Rendered page images
━━━━━━━━━━━━━━━━

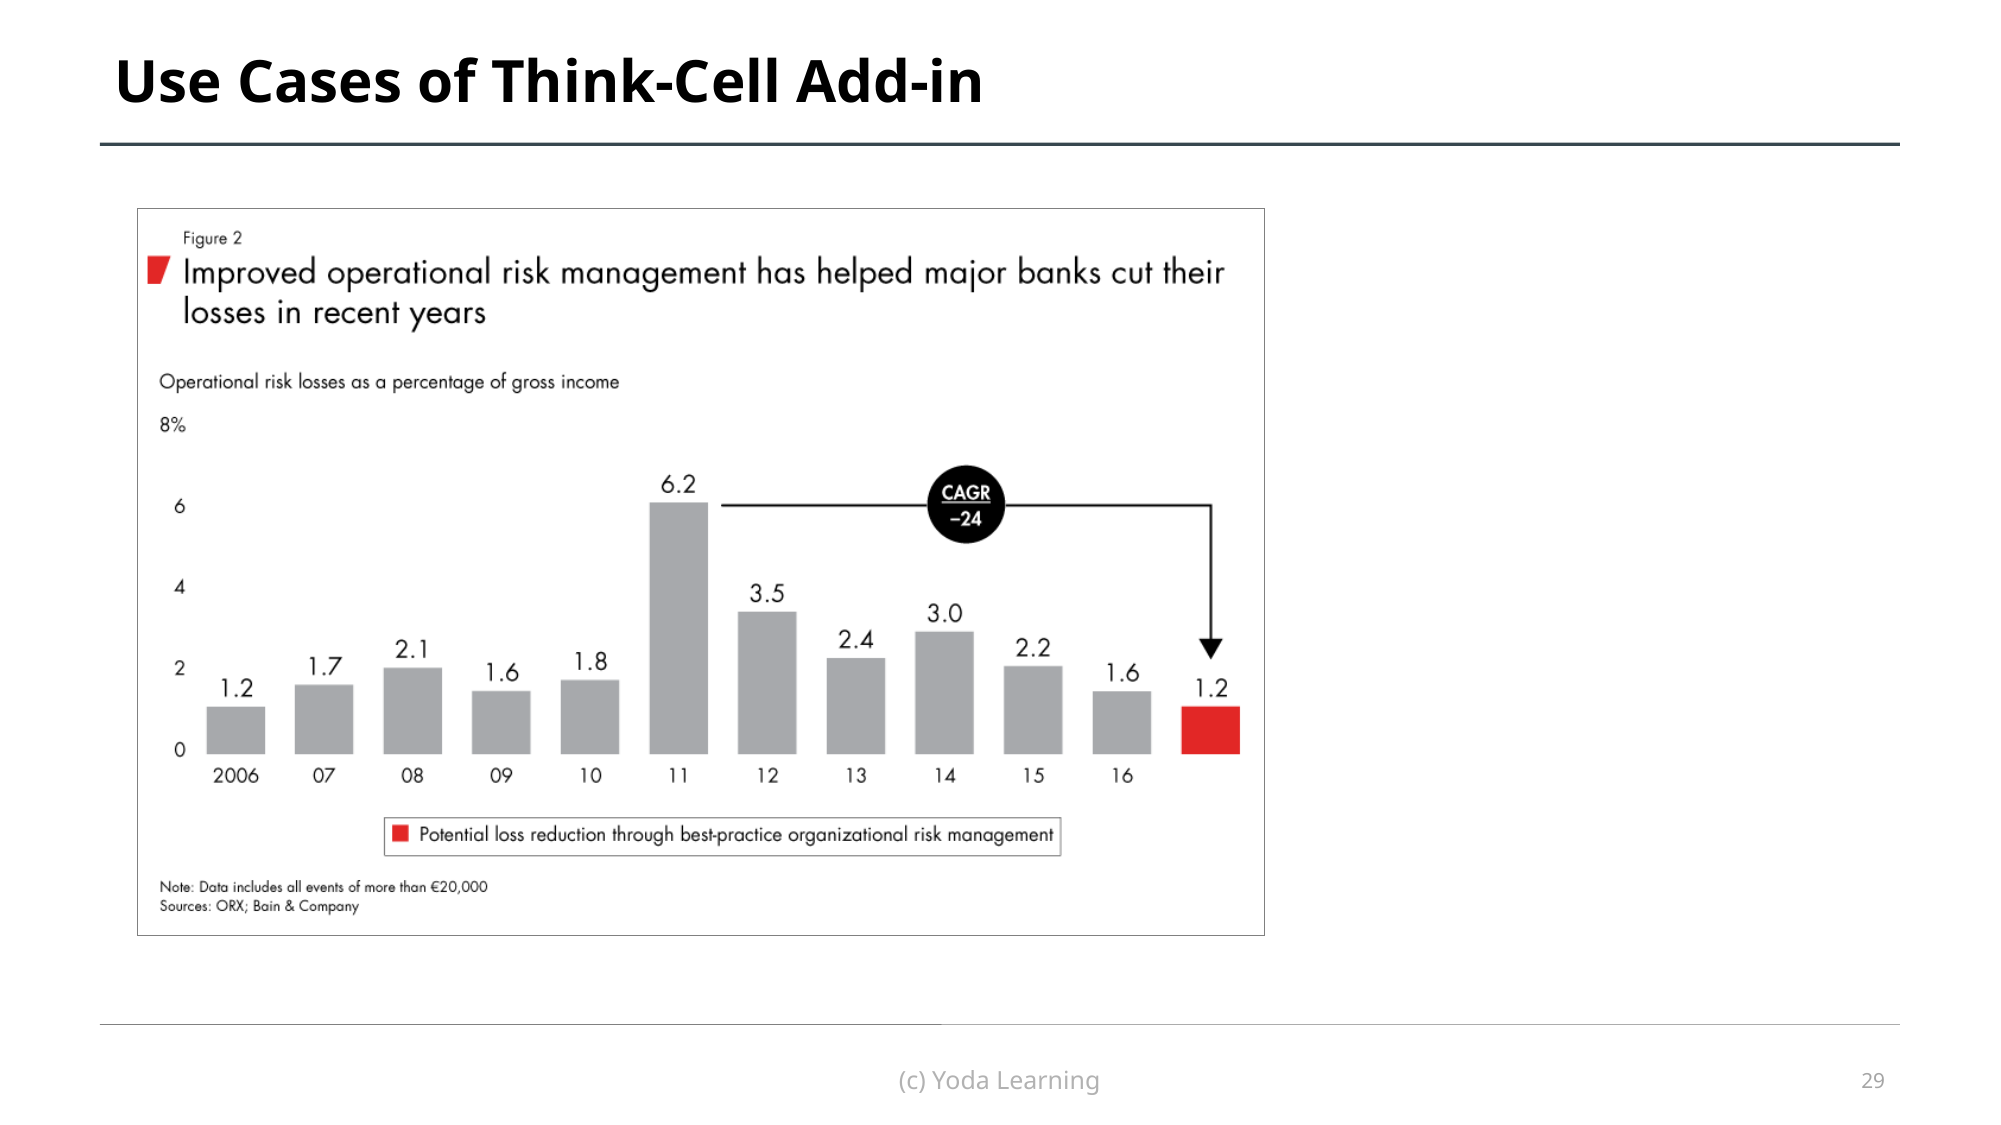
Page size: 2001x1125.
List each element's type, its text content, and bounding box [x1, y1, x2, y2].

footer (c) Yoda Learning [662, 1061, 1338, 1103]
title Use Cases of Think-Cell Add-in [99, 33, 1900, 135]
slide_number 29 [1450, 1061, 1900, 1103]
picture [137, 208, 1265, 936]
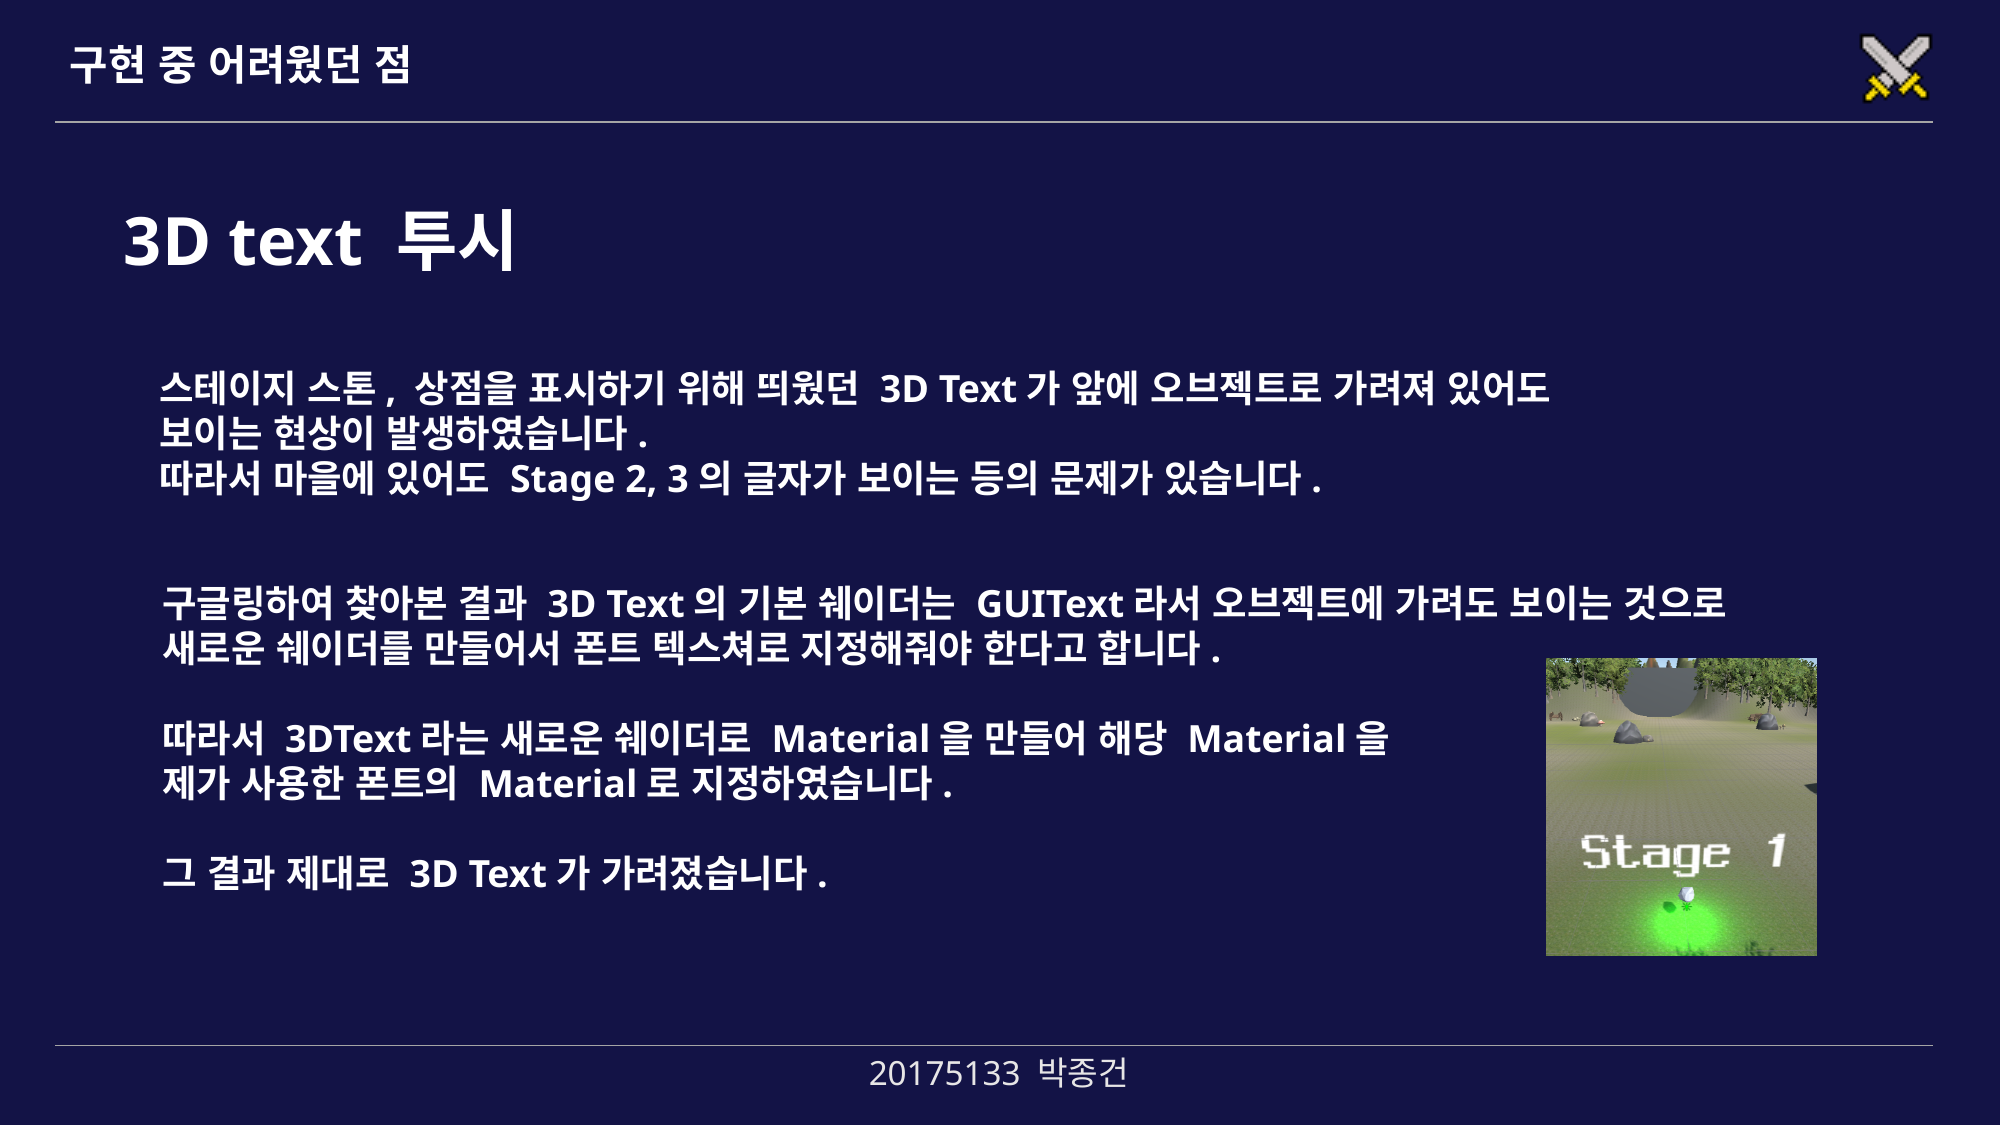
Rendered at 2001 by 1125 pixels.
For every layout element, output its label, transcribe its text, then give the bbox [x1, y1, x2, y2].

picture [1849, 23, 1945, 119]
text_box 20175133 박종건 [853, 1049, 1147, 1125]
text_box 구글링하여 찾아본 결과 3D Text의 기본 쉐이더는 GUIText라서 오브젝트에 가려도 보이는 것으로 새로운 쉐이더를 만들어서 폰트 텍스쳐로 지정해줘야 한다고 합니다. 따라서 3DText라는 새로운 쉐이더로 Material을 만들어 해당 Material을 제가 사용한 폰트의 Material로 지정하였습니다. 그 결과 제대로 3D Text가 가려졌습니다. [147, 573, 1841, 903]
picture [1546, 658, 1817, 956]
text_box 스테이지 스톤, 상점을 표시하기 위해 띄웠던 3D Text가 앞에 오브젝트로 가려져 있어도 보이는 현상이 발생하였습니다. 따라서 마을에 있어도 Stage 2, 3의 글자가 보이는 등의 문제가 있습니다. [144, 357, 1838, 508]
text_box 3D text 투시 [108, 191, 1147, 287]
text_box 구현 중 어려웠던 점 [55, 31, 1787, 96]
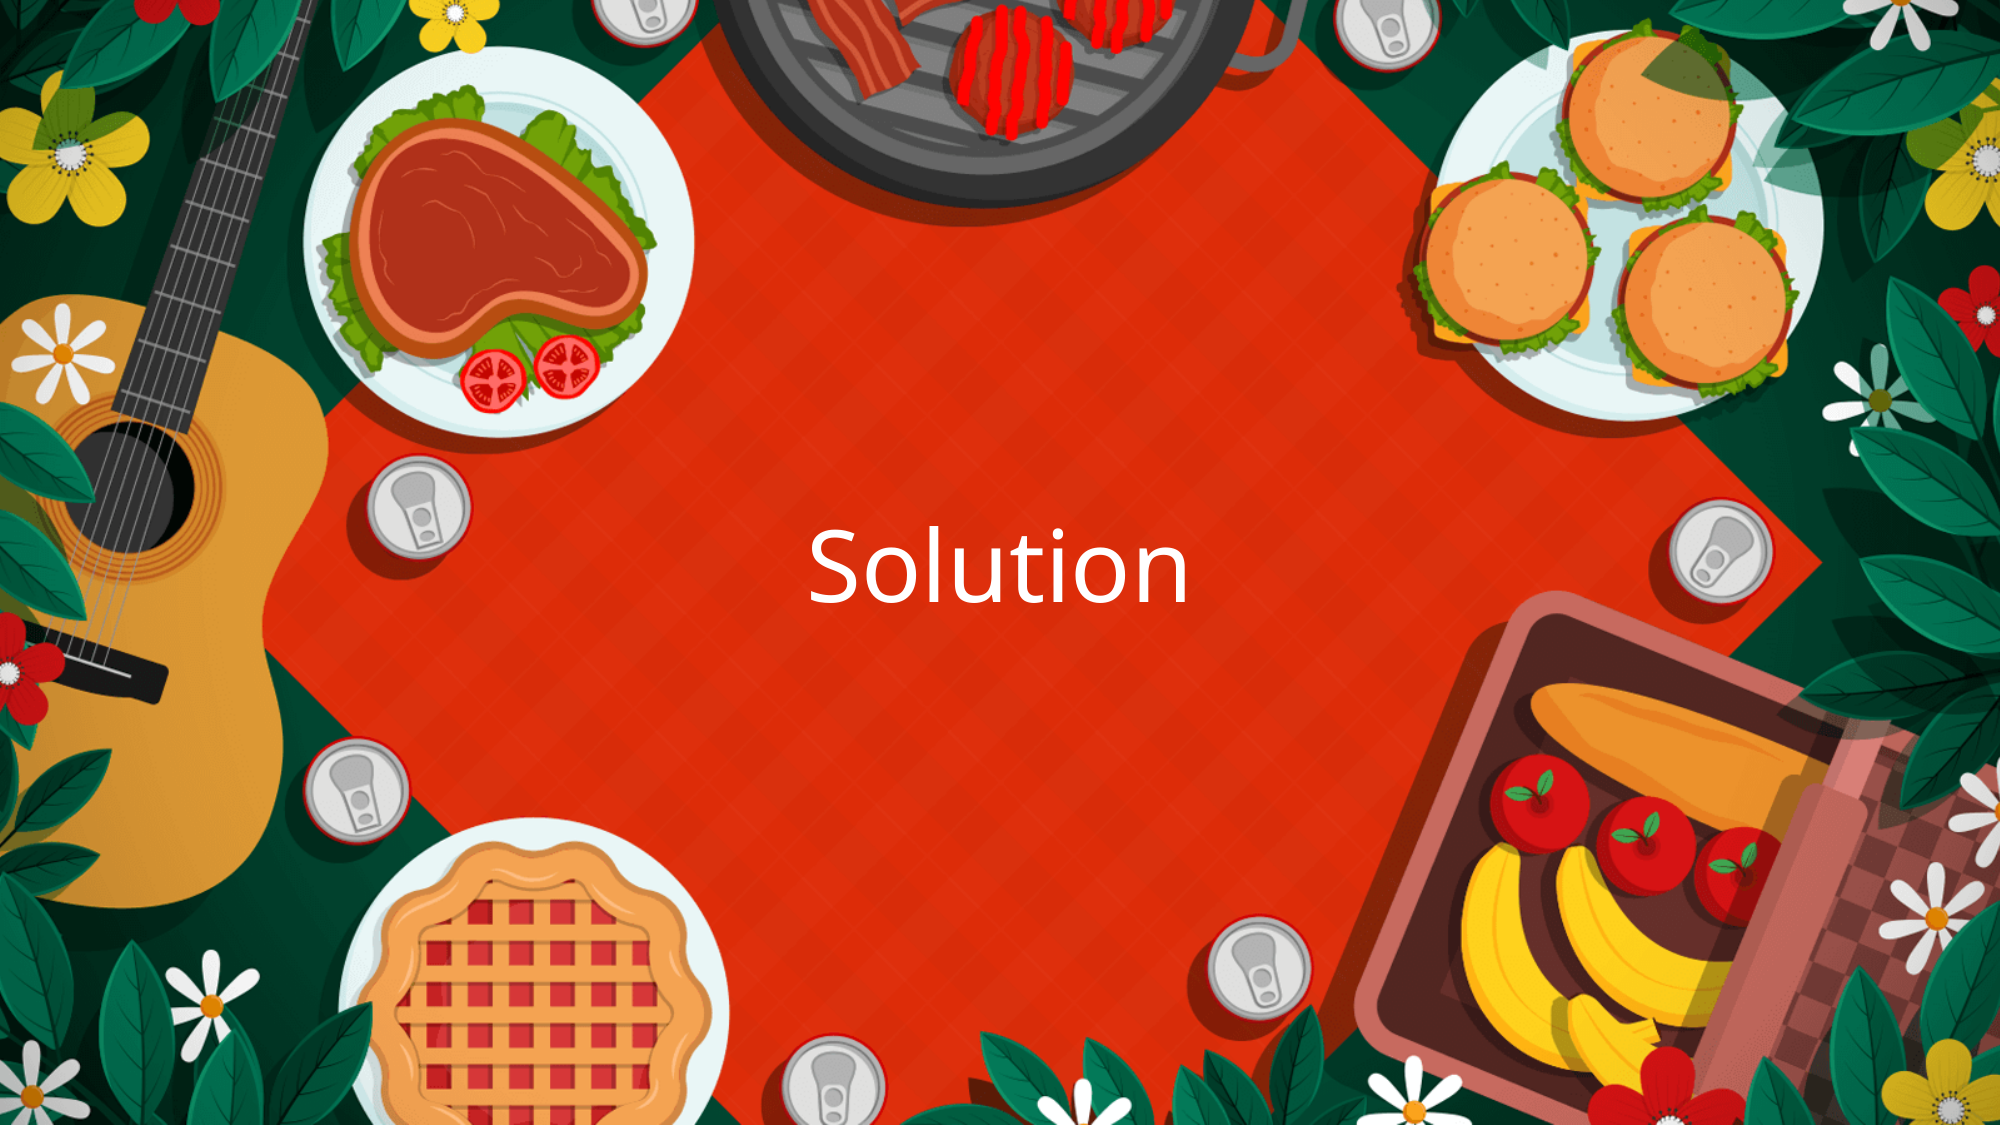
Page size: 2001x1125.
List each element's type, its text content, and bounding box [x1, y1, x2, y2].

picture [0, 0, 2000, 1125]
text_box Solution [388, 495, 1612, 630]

━━━━━━━━━━━━━━━━

> [Task objective] Pictures stay out; the entries above are to be output exactly as given.

> [Output of the exercise]
Page size: 2001x1125.
List each element's type, its text content, and bounding box [x1, y1, x2, y2].

footer (c) Yoda Learning [662, 1061, 1338, 1103]
title Use Cases of Think-Cell Add-in [99, 33, 1900, 135]
slide_number 29 [1450, 1061, 1900, 1103]
picture [137, 208, 1265, 936]
Rendered at 2001 by 1125 pixels.
For every layout element, output its label, transcribe its text, then give the bbox [x1, y1, x2, y2].

picture [1849, 23, 1945, 119]
text_box 20175133 박종건 [853, 1049, 1147, 1125]
text_box 구글링하여 찾아본 결과 3D Text의 기본 쉐이더는 GUIText라서 오브젝트에 가려도 보이는 것으로 새로운 쉐이더를 만들어서 폰트 텍스쳐로 지정해줘야 한다고 합니다. 따라서 3DText라는 새로운 쉐이더로 Material을 만들어 해당 Material을 제가 사용한 폰트의 Material로 지정하였습니다. 그 결과 제대로 3D Text가 가려졌습니다. [147, 573, 1841, 903]
picture [1546, 658, 1817, 956]
text_box 스테이지 스톤, 상점을 표시하기 위해 띄웠던 3D Text가 앞에 오브젝트로 가려져 있어도 보이는 현상이 발생하였습니다. 따라서 마을에 있어도 Stage 2, 3의 글자가 보이는 등의 문제가 있습니다. [144, 357, 1838, 508]
text_box 3D text 투시 [108, 191, 1147, 287]
text_box 구현 중 어려웠던 점 [55, 31, 1787, 96]
Page size: 2001x1125.
List each element's type, its text content, and bounding box [x1, y1, x2, y2].

picture [0, 0, 2000, 1125]
text_box Solution [388, 495, 1612, 630]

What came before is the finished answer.